Pirius touched her arm. “Luru Parz, he’s only a clerk.”

“He’s not even that. Are you, Tek?” She hurled the desks onto the rocky floor, where they smashed. Tek whimpered, covering his face with his hands. Luru Parz laughed. “Oh, don’t worry, Ensign. Those desks contained nothing of any value to anybody — anybody but him, that is. Tek, they were fakes — like you — weren’t they, clerk?”

Pirius said, “What do you mean, fakes?”

“He’s a parasite. He mimics the workers here. He runs around with data desks, he sleeps in their dormitory rooms, he eats their food. It’s a common pattern in communities like this. The genuine clerks are busy with their own tasks — and here, you aren’t supposed to ask questions anyhow. So Tek gets away with it. He’s just like a genuine clerk. Except that you don’t do anything useful, do you, Tek? And where did you come from, I wonder? Kahra, was it? And what forced you to hide here in Olympus?”

“You don’t know anything about me.”

Luru Parz said, “You sniveling creature, I don’t care enough about you to destroy you — but I will, unless you cooperate with me. So what’s it to be? Where are the breeding chambers?”

Tek shot Pirius a glance of pure hatred, apparently at the ensign’s betrayal. But he replied, “You mean the Chambers of Fecundity.”

Luru Parz laughed again. “That’s better. Now — a clerk wouldn’t know the way to such a place, because she wouldn’t need to know. But you know, don’t you, Tek?”

“Yes.”

She sighed theatrically. “At last. Move. Now.”

His mouth working, Tek led them along the corridor.
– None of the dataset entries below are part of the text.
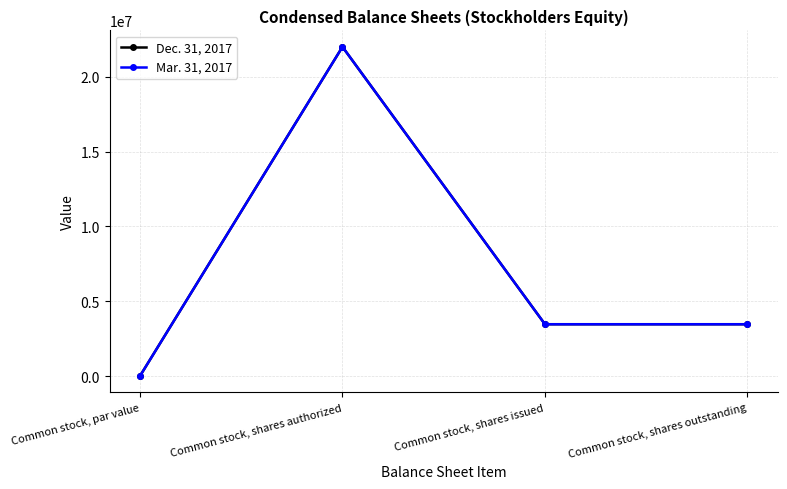

What is the label of the 1st point from the right?

Common stock, shares outstanding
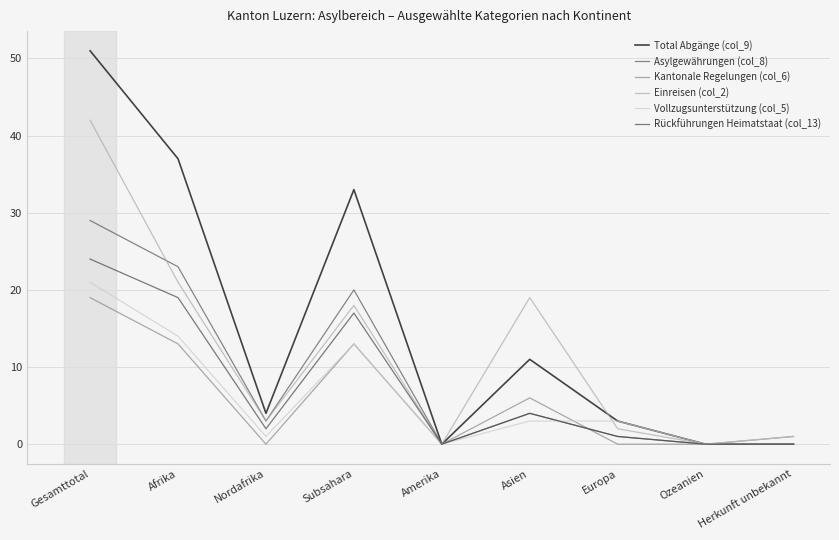

Count the number of data series in this chart.

6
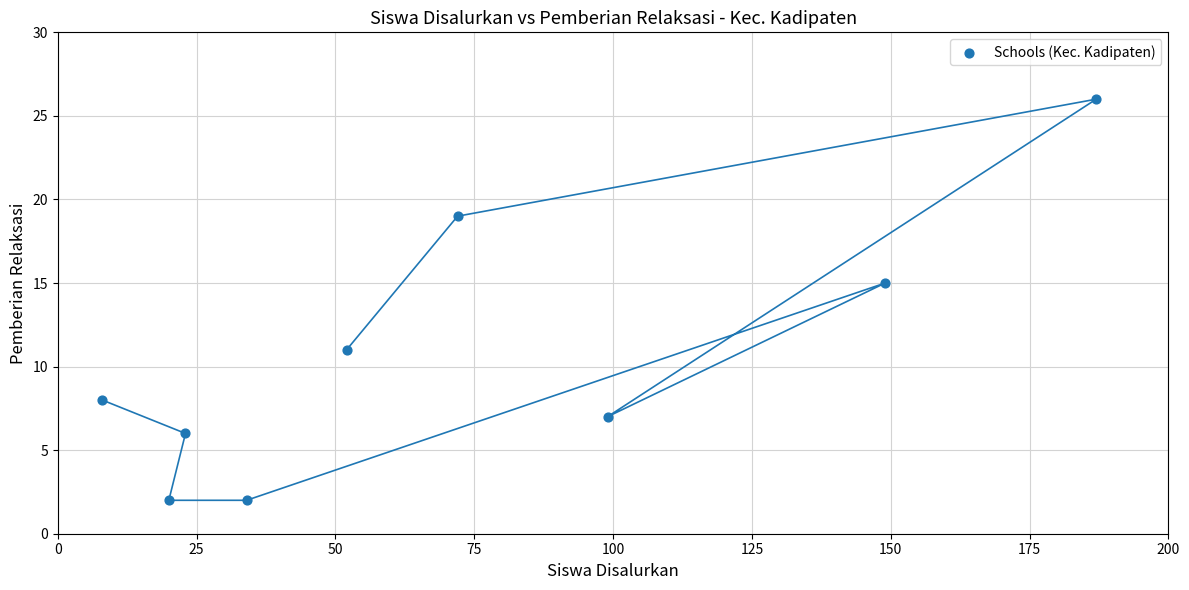

What Y value in the scatter plot is closest to 14?

15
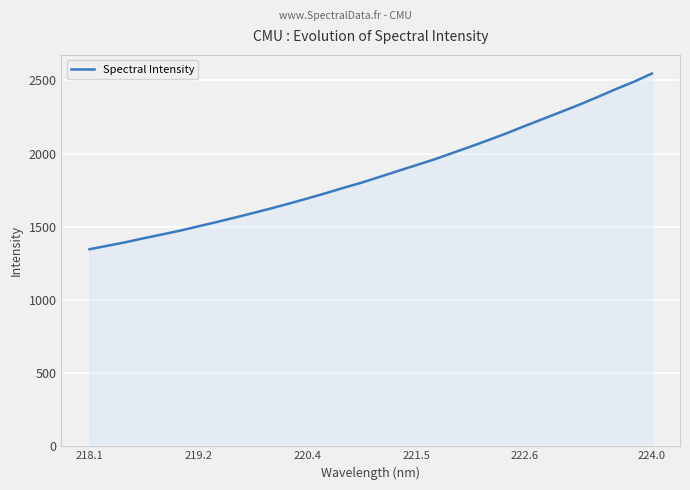

What is the greatest value displayed?

2546.5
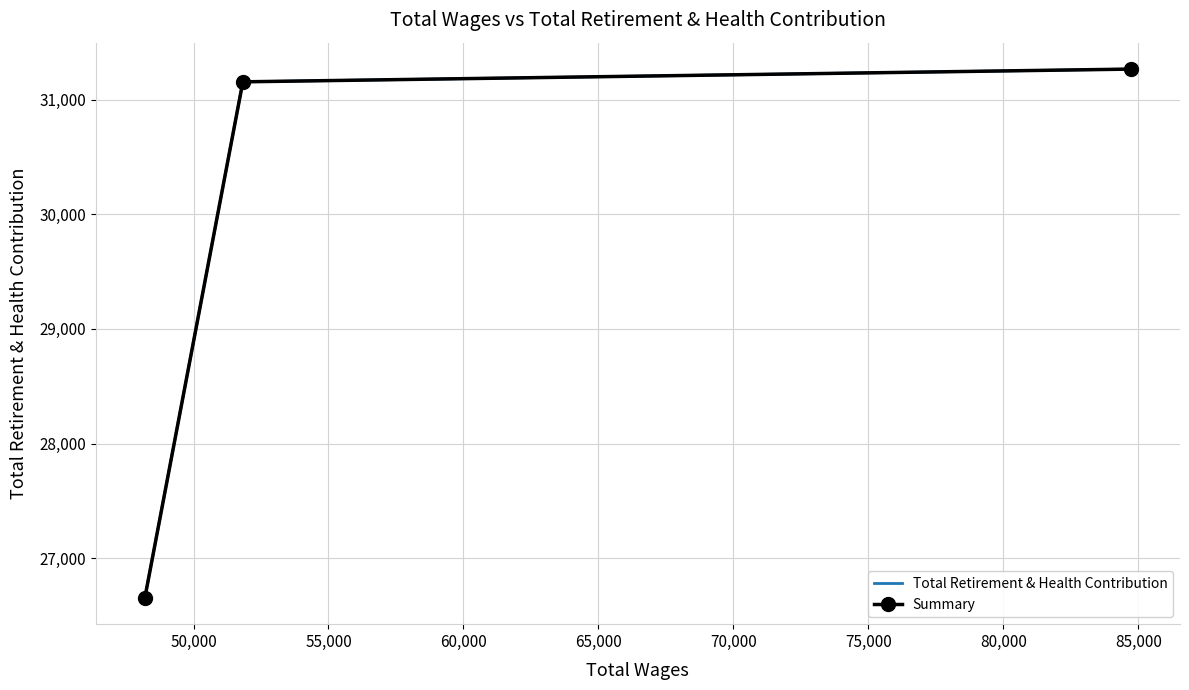

Reading right to left, transcribe all the data shown in this chart.

Total Retirement & Health Contribution: 31266	31155	26655
Summary: 31266	31155	26655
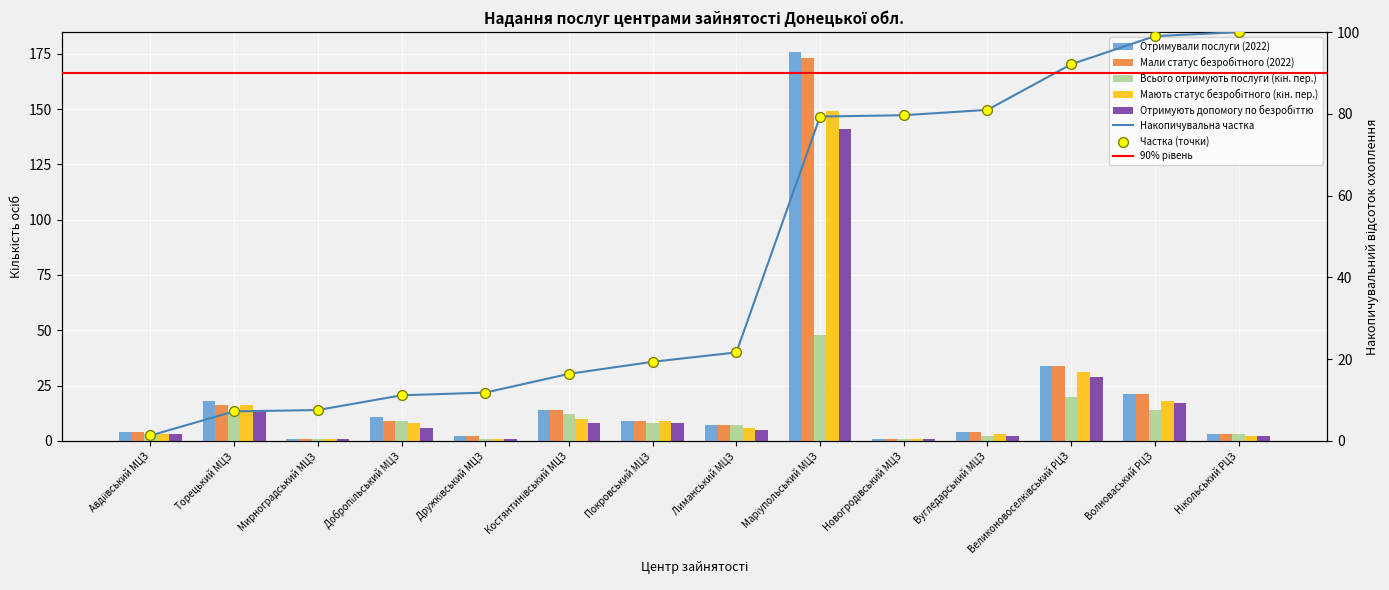

At which category is the sum across all series the highest?

Маріупольський МЦЗ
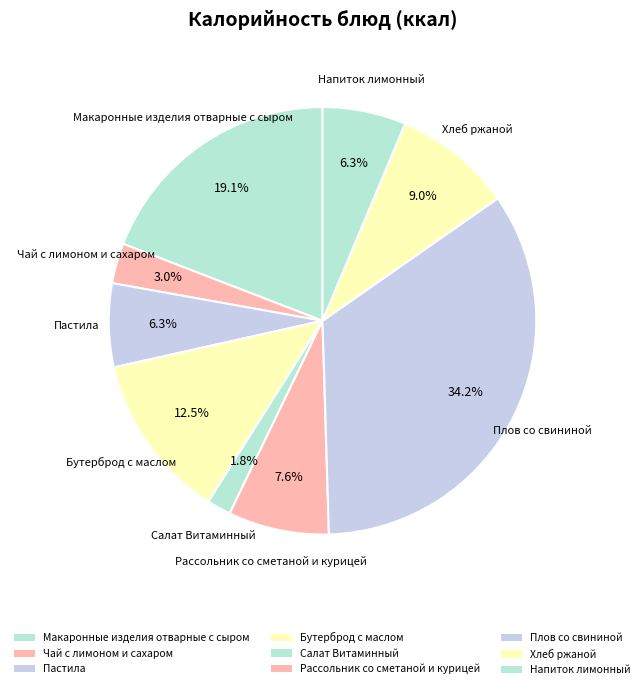

What percentage is NOT represented by Рассольник со сметаной и курицей?

92.4%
Pirius said, “I don’t get any of this.”

“You’ll see.”

Tek brought them to a door, as anonymous as the rest. When he waved his hand, it slid open silently.

The corridor beyond was packed with people. Pirius quailed. But Luru Parz grabbed his hand and shoved Tek forward, and the three of them pushed their way in.

Pirius was taller than almost everybody here, and he looked down on a river of heads, round faces, slim shapeless bodies. As they joined the crush, he was forced to shuffle forward with small steps, through tight-packed bodies that smelled overwhelmingly sour, milky — he wondered if his mask had an option to shut out the smell as well as to filter the air. There were no lanes, no fixed pattern, but the crowd, squeezed between the worn walls of the corridor, seemed to organize itself into streams. He couldn’t tell if the people around him were male or female, or even if they were adults; their slim, sexless forms and round faces were like prepubescent children. But they all wore plain Commission- style robes, and they all seemed to have somewhere to go, an assignment to fulfill.